What you have to do:
Where in the material does the word "labels" appear? Copy each line that has it.

Recorded data:
:::::

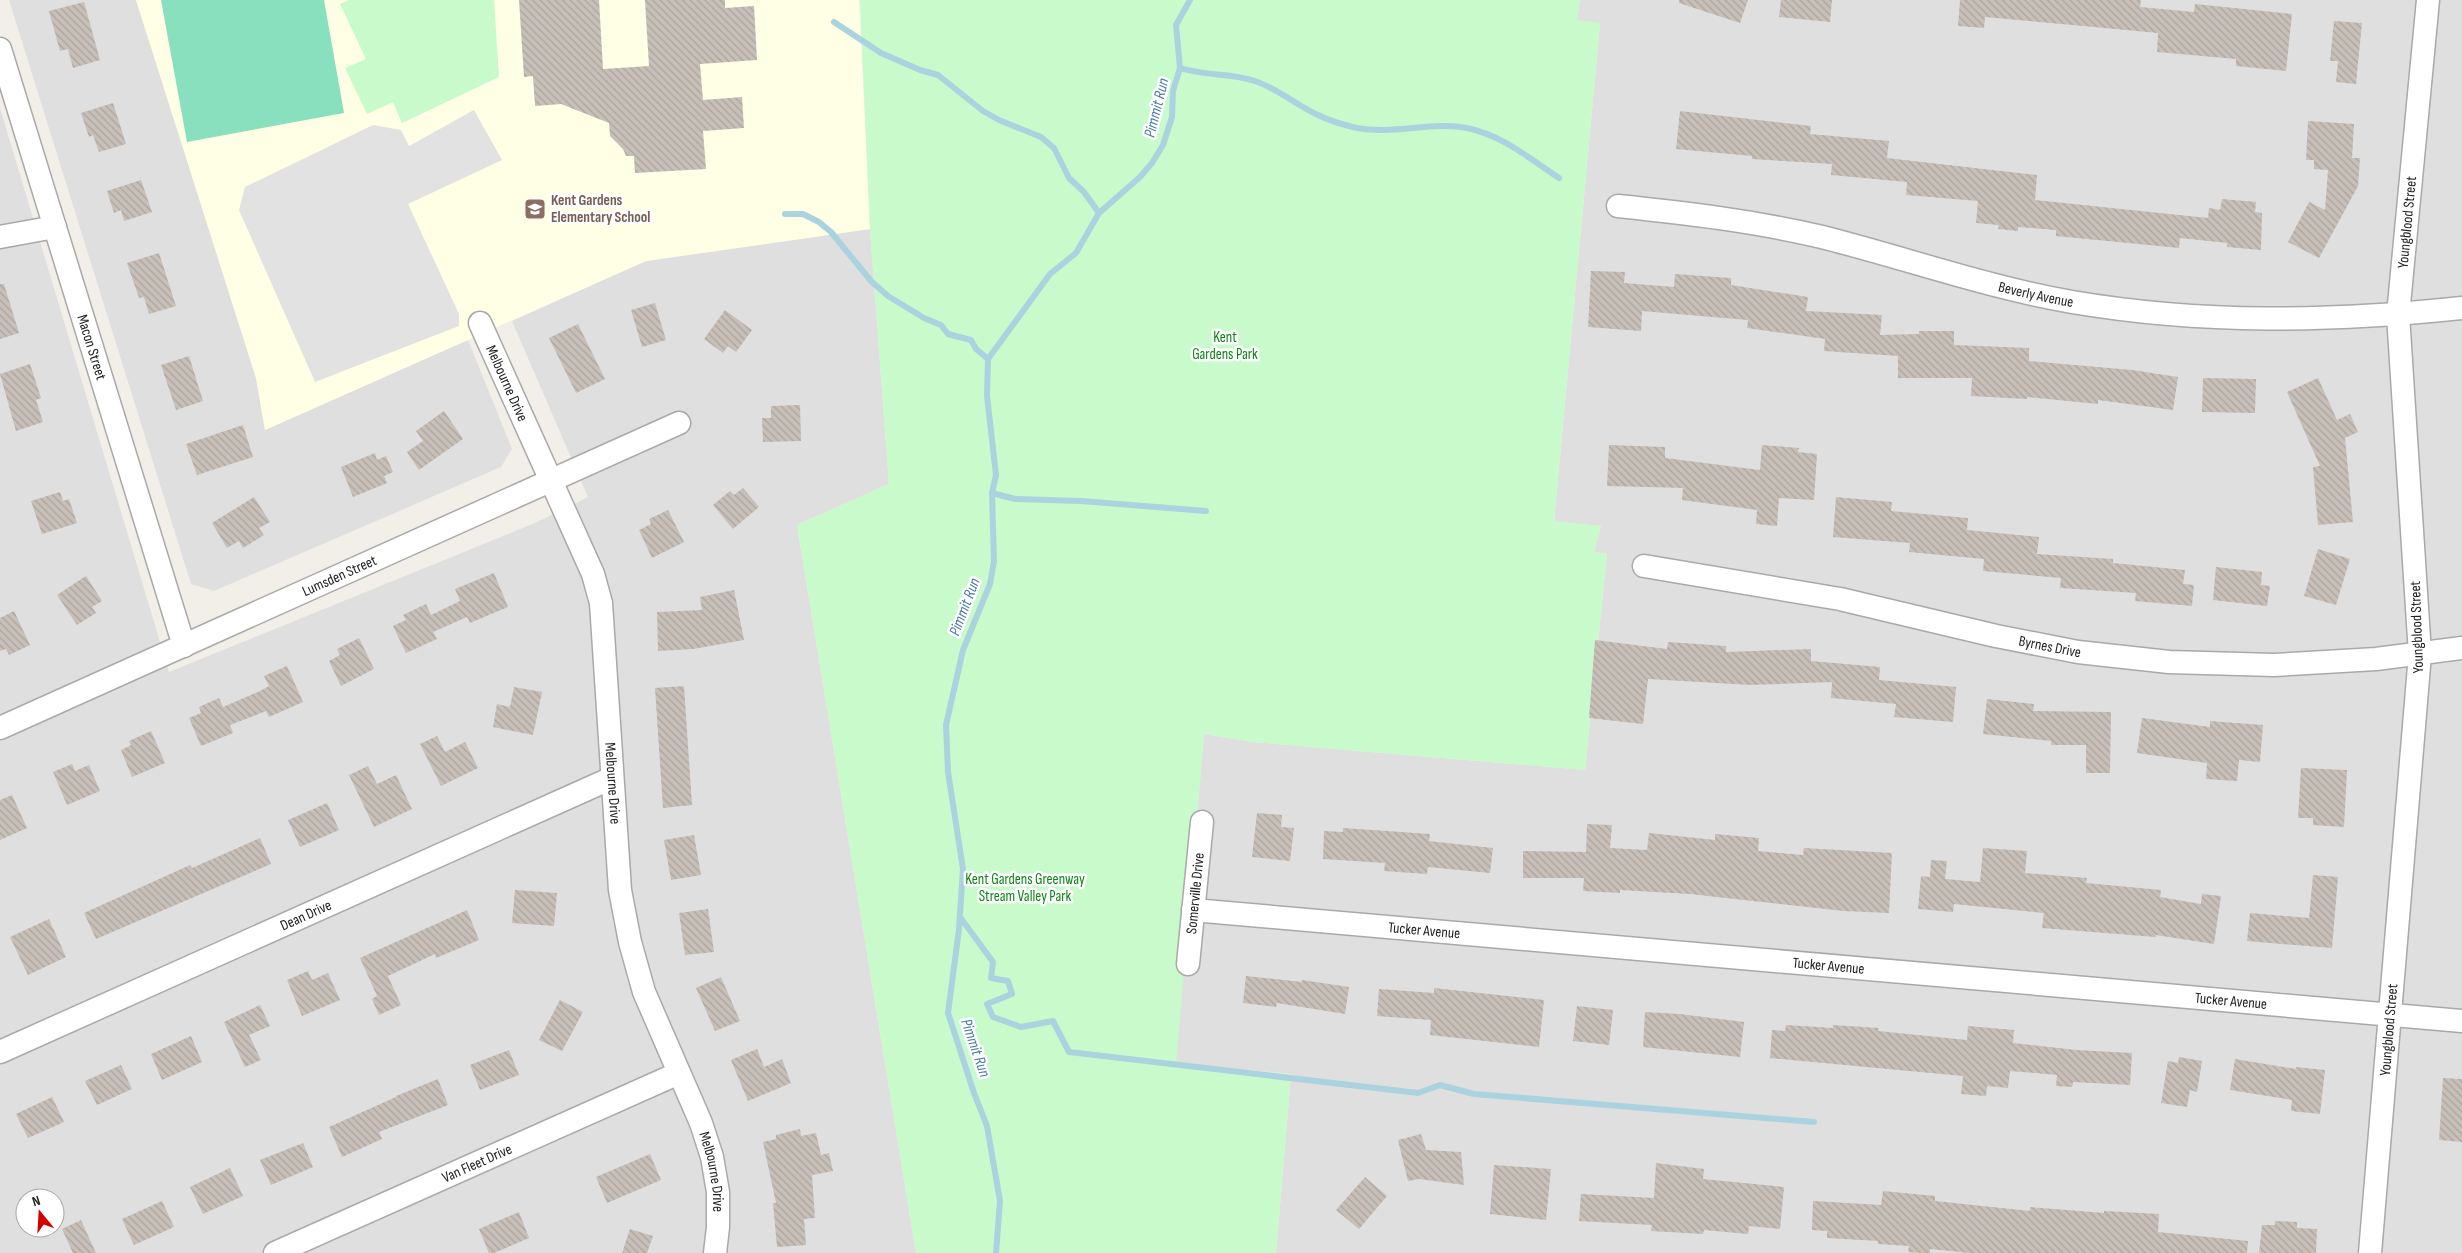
<svg xmlns="http://www.w3.org/2000/svg" width="2462" height="1253" viewBox="0 0 2462 1253" font-family="'Sofia Sans Condensed',sans-serif">
<style>
.residential{fill:#e0dfdf;fill-rule:evenodd}
.education{fill:#ffffe5}
.park{fill:#c8facc}
.pitch{fill:#88e0be}
.parking{fill:#e2e2e2}
.lines{fill:none;stroke-linecap:round;stroke-linejoin:round}
.stream{stroke:#aad3df;stroke-width:6}
.building{fill:url(#building-back-hatch)}
.minor-casing{stroke:#a9a9a9;stroke-width:25}
.minor{stroke:#fff;stroke-width:22}
.labels{text-anchor:middle;dominant-baseline:central;stroke-width:5;stroke-linejoin:round;paint-order:stroke}
.education-label{font-size:15px;font-weight:bold;fill:#785e54;stroke:#fff;text-anchor:start}
.street-label{font-size:15px;fill:#222;stroke:#fff}
.park-label{font-size:15px;fill:#0c8416;stroke:#fff}
.water-label{font-size:16px;font-style:italic;fill:#4a7aab;stroke:#fff}
</style>
<defs>
<pattern id="building-back-hatch" width="6" height="6" patternUnits="userSpaceOnUse" patternTransform="scale(1.25)"><rect width="6" height="6" fill="#c7bfb8"/><path d="M-1 5l2 2M0 0l6 6M5-1l2 2" fill="none" stroke="#aba49e"/></pattern>
</defs>
<rect width="100%" height="100%" fill="#f2efe9"/>
<g class="residential">
<polygon points="9,0 136,0 256,378 265,430 468,340 512,449 501,467 214,591 191,584"/>
<polygon points="1580,0 2462,0 2462,1253 1276,1253 1291,1074 1225,1068 1175,1067 1204,734 1253,742 1585,770 1607,554 1594,552 1601,526 1554,522 1600,24 1577,20"/>
<path d="M0,108L169,672L535,523L588,497L512,321L646,261L870,229L889,484L797,525L916,1253H0ZM25,1198H55V1228H25Z"/>
</g>
<polygon class="education" points="136,0 859,0 870,229 646,261 265,430 256,378"/>
<g class="park">
<polygon points="349,0 494,0 499,77 402,123 393,102 367,114 345,68 366,59 340,4"/>
<polygon points="860,0 1580,0 1577,20 1600,23 1554,521 1601,526 1594,552 1607,554 1585,770 1253,742 1204,734 1176,1066 1291,1074 1276,1253 916,1253 797,525 889,484 870,229"/>
</g>
<polygon class="pitch" points="161,0 324,0 344,113 187,142"/>
<polygon class="parking" points="474,110 502,160 408,204 459,314 459,326 315,382 239,210 245,187 373,125 401,130 409,146"/>
<g class="lines">
<g class="stream">
<polyline points="834,22 881,53 920,70 938,75 983,111 999,120 1041,137 1054,148 1069,178 1084,192 1099,213"/>
<path d="M1180,68C1205,76 1232,73 1255,81C1278,89 1296,105 1318,115C1330,121 1344,125 1357,128C1394,135 1432,121 1467,128C1502,135 1530,159 1559,178"/>
<polyline points="785,214 803,214 819,222 831,232 871,281 888,296 924,318 941,325 948,334 971,340 976,349 988,359"/>
<polyline points="992,493 1015,499 1081,501 1206,511"/>
<polyline points="960,917 993,962 991,978 1008,981 1012,994 987,1004 993,1017 1021,1027 1053,1021 1069,1052 1418,1093 1440,1085 1474,1094 1814,1122"/>
<polyline points="996,1253 1000,1201 987,1126 974,1093 948,1013 959,929 963,869 948,772 946,725 963,650 990,584 994,561 992,493 996,475 987,396 988,359 1050,274 1076,253 1099,213 1140,177 1152,163 1163,145 1172,117 1173,91 1180,68 1176,25 1190,0"/>
</g>
</g>
<g class="building">
<polygon points="519,0 599,0 603,69 649,66 645,0 725,0 725,8 754,6 757,60 700,64 703,100 742,97 744,128 703,131 706,169 635,173 634,156 626,156 623,149 610,136 609,123 561,104 535,106 533,76 524,77"/>
<polygon points="1679,0 1748,0 1740,23 1679,3"/>
<polygon points="1781,0 1832,0 1830,22 1779,17"/>
<polygon points="1960,0 2141,0 2140,7 2194,12 2195,4 2292,14 2286,71 2236,66 2236,59 2157,52 2158,33 1985,17 1984,28 1958,26"/>
<polygon points="84,2 100,60 73,68 68,49 60,51 49,11"/>
<polygon points="2334,21 2362,23 2356,84 2336,82 2338,61 2330,61"/>
<polygon points="113,103 126,144 99,152 93,135 89,137 81,113"/>
<polygon points="1680,111 1811,126 1810,134 1889,141 1887,158 2037,175 2035,200 2208,218 2209,208 2220,210 2222,199 2256,202 2255,212 2262,213 2261,250 2227,247 2227,243 2180,238 2179,248 2056,236 2056,230 2018,227 2018,231 1998,229 1999,225 1976,223 1978,201 1906,195 1907,182 1831,175 1832,164 1752,159 1752,156 1676,149"/>
<polygon points="2308,121 2354,124 2352,158 2360,158 2358,186 2319,258 2288,242 2309,202 2325,210 2328,170 2314,169 2314,160 2306,160"/>
<polygon points="141,180 152,212 124,221 121,210 114,213 107,191"/>
<polygon points="159,253 176,306 149,314 144,297 139,298 127,263"/>
<polygon points="1591,271 1625,272 1624,283 1674,287 1675,274 1731,278 1731,285 1808,297 1806,311 1882,315 1880,335 1919,334 1919,331 1954,331 1954,345 2029,348 2029,361 2132,370 2178,377 2173,410 2098,400 2098,404 2027,397 2027,399 1971,396 1972,378 1898,378 1898,356 1824,351 1825,339 1747,328 1748,320 1642,311 1641,331 1588,327"/>
<polygon points="0,284 4,284 19,333 0,339"/>
<polygon points="655,303 666,340 642,347 631,310"/>
<polygon points="725,310 752,330 736,352 728,346 723,353 704,339"/>
<polygon points="578,324 605,379 576,393 549,338"/>
<polygon points="189,356 203,401 176,410 161,365"/>
<polygon points="30,364 41,398 36,400 43,422 16,431 0,374"/>
<polygon points="2203,378 2256,379 2255,413 2202,412"/>
<polygon points="2318,378 2337,420 2350,414 2358,432 2345,438 2353,522 2318,525 2313,467 2320,466 2287,392"/>
<polygon points="800,405 801,441 763,442 762,418 771,418 771,406"/>
<polygon points="444,411 463,439 419,470 407,452 423,441 416,431"/>
<polygon points="243,425 253,457 197,475 186,444"/>
<polygon points="1609,445 1665,447 1665,458 1760,470 1762,445 1799,448 1798,452 1817,454 1814,500 1779,498 1777,526 1756,524 1757,510 1682,500 1683,488 1607,486"/>
<polygon points="375,453 377,460 386,456 393,472 384,476 387,483 353,497 341,467"/>
<polygon points="743,488 759,507 733,529 713,505 730,491 734,495"/>
<polygon points="60,492 63,501 69,499 77,523 42,534 31,501"/>
<polygon points="254,497 270,522 259,528 264,535 243,548 239,541 227,548 212,523"/>
<polygon points="1836,497 1892,502 1891,511 1968,518 1967,530 2039,537 2037,554 2113,559 2113,563 2185,570 2183,584 2194,585 2192,606 2135,601 2136,593 2060,588 2061,578 1983,571 1984,559 1909,552 1910,543 1833,537"/>
<polygon points="668,510 684,542 652,558 639,530 651,524 649,519"/>
<polygon points="2318,549 2350,559 2336,605 2304,596"/>
<polygon points="2216,567 2262,572 2261,585 2270,586 2267,606 2213,600"/>
<polygon points="494,573 508,607 470,623 467,617 433,632 437,639 406,653 393,626 406,620 403,615 426,604 431,615 460,601 455,589"/>
<polygon points="86,576 102,601 92,607 96,613 77,625 57,595"/>
<polygon points="734,590 744,640 693,649 658,651 657,612 702,610 700,597"/>
<polygon points="14,611 30,645 9,655 6,649 0,651 0,618"/>
<polygon points="359,638 374,669 341,686 329,661 340,655 337,649"/>
<polygon points="1595,640 1667,649 1668,642 1726,646 1726,652 1811,649 1811,661 1880,667 1879,680 1956,687 1953,722 1894,717 1896,704 1831,698 1832,682 1751,685 1648,679 1643,724 1589,718"/>
<polygon points="287,666 303,702 269,717 266,711 230,725 233,733 201,746 189,718 201,713 199,707 219,698 223,707 258,692 269,686 264,676"/>
<polygon points="684,686 692,805 663,808 655,688"/>
<polygon points="514,687 542,692 533,735 493,727 497,704 510,707"/>
<polygon points="1987,699 2034,704 2033,711 2111,712 2110,773 2086,773 2086,745 2051,745 2051,741 1983,734"/>
<polygon points="2142,718 2210,727 2210,721 2263,725 2260,762 2239,760 2237,781 2206,779 2207,763 2137,753"/>
<polygon points="151,731 165,763 132,777 121,750 131,745 129,741"/>
<polygon points="437,736 445,752 465,742 478,768 441,786 420,744"/>
<polygon points="72,764 75,771 89,765 100,791 67,805 53,772"/>
<polygon points="368,766 377,784 396,775 412,809 374,827 349,775"/>
<polygon points="2301,768 2347,770 2344,827 2313,825 2313,818 2298,818"/>
<polygon points="12,795 27,828 0,840 0,800"/>
<polygon points="327,803 339,830 300,847 288,820"/>
<polygon points="1257,813 1282,815 1281,827 1294,828 1290,861 1252,857"/>
<polygon points="1587,824 1612,825 1610,848 1647,850 1649,833 1715,840 1715,834 1759,838 1758,851 1803,855 1804,848 1892,853 1889,913 1844,911 1690,894 1620,890 1620,893 1583,891 1584,878 1523,878 1523,851 1586,852"/>
<polygon points="1343,828 1430,834 1429,841 1493,848 1490,873 1428,867 1427,874 1384,871 1385,863 1323,859 1324,831 1343,832"/>
<polygon points="694,835 701,875 671,880 664,840"/>
<polygon points="260,838 271,864 96,939 84,913 190,865 192,868"/>
<polygon points="1983,848 2027,851 2025,873 2087,878 2086,883 2161,890 2160,897 2201,904 2202,894 2221,896 2214,944 2156,935 2156,937 2042,928 2044,913 1954,904 1953,912 1918,909 1921,876 1930,877 1931,860 1947,861 1945,879 1980,882"/>
<polygon points="2313,875 2338,877 2332,948 2247,941 2250,913 2309,918"/>
<polygon points="515,890 557,893 554,926 512,923"/>
<polygon points="708,909 714,952 685,955 679,913"/>
<polygon points="467,910 479,940 436,958 435,954 388,976 401,1005 379,1015 372,999 377,996 360,958"/>
<polygon points="49,919 66,957 28,975 10,937"/>
<polygon points="308,971 312,980 328,973 340,1000 302,1016 287,980"/>
<polygon points="1246,976 1302,982 1302,980 1349,987 1345,1014 1277,1003 1276,1007 1243,1003"/>
<polygon points="721,977 740,1021 715,1031 696,988"/>
<polygon points="1434,988 1544,1000 1539,1047 1430,1035 1431,1020 1377,1016 1379,989 1434,993"/>
<polygon points="560,1000 583,1012 562,1051 539,1040"/>
<polygon points="260,1005 270,1026 249,1035 261,1060 245,1067 224,1022"/>
<polygon points="1577,1006 1613,1010 1609,1045 1573,1041"/>
<polygon points="1645,1012 1680,1014 1744,1022 1740,1057 1643,1047"/>
<polygon points="1786,1025 1833,1028 1833,1025 1879,1028 1878,1031 1967,1040 1968,1026 2014,1030 2013,1043 2076,1050 2132,1053 2130,1085 2073,1082 2072,1087 2056,1086 2057,1075 2010,1071 2008,1088 1987,1086 1986,1096 1961,1094 1963,1076 1770,1058 1772,1030 1785,1031"/>
<polygon points="191,1036 202,1062 162,1080 151,1054"/>
<polygon points="757,1049 764,1067 782,1059 791,1083 748,1101 731,1060"/>
<polygon points="509,1050 519,1075 480,1090 470,1065"/>
<polygon points="2179,1057 2202,1061 2197,1092 2190,1090 2187,1107 2161,1103 2168,1061 2178,1063"/>
<polygon points="2235,1059 2296,1069 2296,1067 2325,1070 2320,1114 2291,1111 2292,1100 2230,1090"/>
<polygon points="121,1065 132,1089 97,1105 85,1081"/>
<polygon points="2443,1078 2462,1079 2462,1142 2439,1140"/>
<polygon points="438,1079 448,1105 379,1132 382,1139 342,1157 329,1127 396,1097 396,1096"/>
<polygon points="52,1097 64,1122 28,1138 16,1114"/>
<polygon points="800,1129 801,1136 816,1133 821,1155 829,1153 833,1171 812,1175 815,1218 804,1219 806,1245 777,1247 773,1203 776,1203 763,1142 776,1139 776,1135"/>
<polygon points="1421,1134 1426,1150 1461,1152 1464,1185 1419,1179 1408,1181 1398,1140"/>
<polygon points="303,1143 313,1167 271,1185 260,1160"/>
<polygon points="650,1154 661,1180 607,1203 596,1177"/>
<polygon points="1656,1163 1704,1169 1703,1179 1784,1187 1780,1229 1749,1226 1748,1234 1704,1230 1703,1234 1651,1231 1652,1225 1579,1221 1581,1194 1654,1198"/>
<polygon points="1494,1165 1551,1169 1546,1220 1490,1214"/>
<polygon points="230,1168 243,1196 203,1214 190,1187"/>
<polygon points="1365,1177 1387,1196 1359,1229 1336,1210"/>
<polygon points="1883,1191 1935,1196 1935,1201 2030,1211 2030,1207 2104,1213 2104,1211 2159,1214 2158,1232 2248,1241 2247,1253 1970,1253 1930,1249 1930,1253 1921,1253 1908,1252 1909,1246 1878,1244 1878,1241 1827,1238 1827,1231 1812,1230 1813,1201 1881,1205"/>
<polygon points="162,1201 174,1227 134,1245 122,1219"/>
<polygon points="519,1212 529,1238 494,1253 489,1253 479,1229"/>
<polygon points="81,1220 96,1253 73,1253 62,1229"/>
<polygon points="2275,1221 2297,1222 2297,1228 2317,1229 2316,1253 2259,1253 2262,1225 2275,1225"/>
<polygon points="630,1229 653,1236 647,1253 622,1253"/>
</g>
<g class="lines">
<g class="minor-casing">
<g id="minor">
<path id="s1" d="M0,49L184,646"/>
<path id="s2" d="M1618,206C1686,213 1754,221 1822,237C1905,258 1986,287 2072,302C2202,324 2331,322 2462,308"/>
<polyline points="0,237 55,227"/>
<path id="s3" d="M480,323L593,574L601,603L620,890L630,942L644,992L701,1123L712,1157L718,1192V1227L715,1253"/>
<path id="s4" d="M1644,566L1840,599L1996,636L2078,652L2169,662L2274,665L2376,659L2462,648"/>
<path id="s5" d="M0,728L679,423"/>
<path id="s6" d="M1193,910L2462,1021"/>
<path id="s7" d="M1188,964L1202,822"/>
<path id="s8" d="M0,1052L612,778"/>
<path id="s9" d="M275,1253L679,1073"/>
<path id="s10" d="M2370,1253L2420,654L2398,315L2428,0"/>
</g>
</g>
<use href="#minor" class="minor"/>
</g>
<defs>
<g id="school-square" transform="scale(1.125)"><rect x="-9" y="-9" width="18" height="18" rx="4" fill="#8d6e63" stroke="#fff"/><path d="M0-5L7-2L0 1L-7-2ZM-4 1L0 2.5L4 1V4Q0 6-4 4Z" fill="#fff"/></g>
</defs>
<g fill-rule="evenodd">
<use href="#school-square" x="535" y="209"/>
</g>
<g class="labels">
<g class="education-label">
<text x="551" y="200">Kent Gardens<tspan x="551" dy="17">Elementary School</tspan></text>
</g>
<g class="street-label">
<text stroke="none"><textPath href="#s10" startOffset="1034">Youngblood Street</textPath></text>
<text stroke="none"><textPath href="#s2" startOffset="428">Beverly Avenue</textPath></text>
<text stroke="none"><textPath href="#s1" startOffset="312">Macon Street</textPath></text>
<text stroke="none"><textPath href="#s3" startOffset="66">Melbourne Drive</textPath></text>
<text stroke="none"><textPath href="#s5" startOffset="372">Lumsden Street</textPath></text>
<text transform="translate(2417 627) rotate(-92)">Youngblood Street</text>
<text stroke="none"><textPath href="#s4" startOffset="414">Byrnes Drive</textPath></text>
<text stroke="none"><textPath href="#s3" startOffset="486">Melbourne Drive</textPath></text>
<text stroke="none"><textPath href="#s7" startOffset="71">Somerville Drive</textPath></text>
<text stroke="none"><textPath href="#s8" startOffset="335">Dean Drive</textPath></text>
<text stroke="none"><textPath href="#s6" startOffset="232">Tucker Avenue</textPath></text>
<text stroke="none"><textPath href="#s6" startOffset="638">Tucker Avenue</textPath></text>
<text stroke="none"><textPath href="#s6" startOffset="1042">Tucker Avenue</textPath></text>
<text stroke="none"><textPath href="#s10" startOffset="224">Youngblood Street</textPath></text>
<text stroke="none"><textPath href="#s9" startOffset="221">Van Fleet Drive</textPath></text>
<text stroke="none"><textPath href="#s3" startOffset="891">Melbourne Drive</textPath></text>
</g>
<g class="park-label">
<text x="1225" y="337">Kent<tspan x="1225" dy="17">Gardens Park</tspan></text>
<text x="1025" y="879">Kent Gardens Greenway<tspan x="1025" dy="17">Stream Valley Park</tspan></text>
</g>
<g class="water-label">
<text transform="translate(1157 108) rotate(-76)">Pimmit Run</text>
<text transform="translate(965 607) rotate(-69)">Pimmit Run</text>
<text transform="translate(975 1048) rotate(71)">Pimmit Run</text>
</g>
</g>
<g transform="translate(40 1213) rotate(342)"><circle r="24" fill="#ffffff" stroke="#a7a7a7"/>
<path d="M0-4L9 19L0 12L-9 19Z" fill="#d40000"/>
<text y="-8" font-size="14" font-weight="bold" text-anchor="middle" fill="#222222">N</text>
</g>
</svg>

:::::

Task output:
.labels{text-anchor:middle;dominant-baseline:central;stroke-width:5;stroke-linejoin:round;paint-order:stroke}
<g class="labels">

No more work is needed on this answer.